— REQUIRED ACTION —
Using the listing below, select the lines with the word "ingresos" and copy them.

※ ※ ※

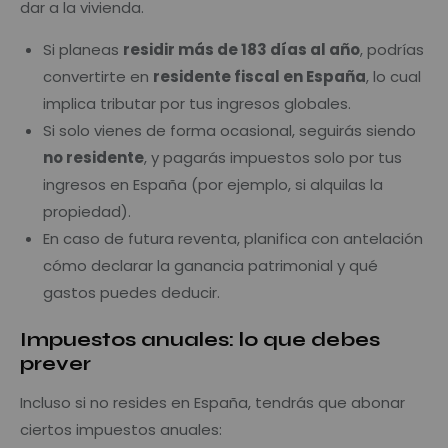
dar a la vivienda.
Si planeas
residir más de 183 días al año
, podrías
convertirte en
residente fiscal en España
, lo cual
implica tributar por tus ingresos globales.
Si solo vienes de forma ocasional, seguirás siendo
no residente
, y pagarás impuestos solo por tus
ingresos en España (por ejemplo, si alquilas la
propiedad).
En caso de futura reventa, planifica con antelación
cómo declarar la ganancia patrimonial y qué
gastos puedes deducir.
Impuestos anuales: lo que debes
prever
Incluso si no resides en España, tendrás que abonar
ciertos impuestos anuales:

※ ※ ※

— THE ANSWER —
implica tributar por tus ingresos globales.
ingresos en España (por ejemplo, si alquilas la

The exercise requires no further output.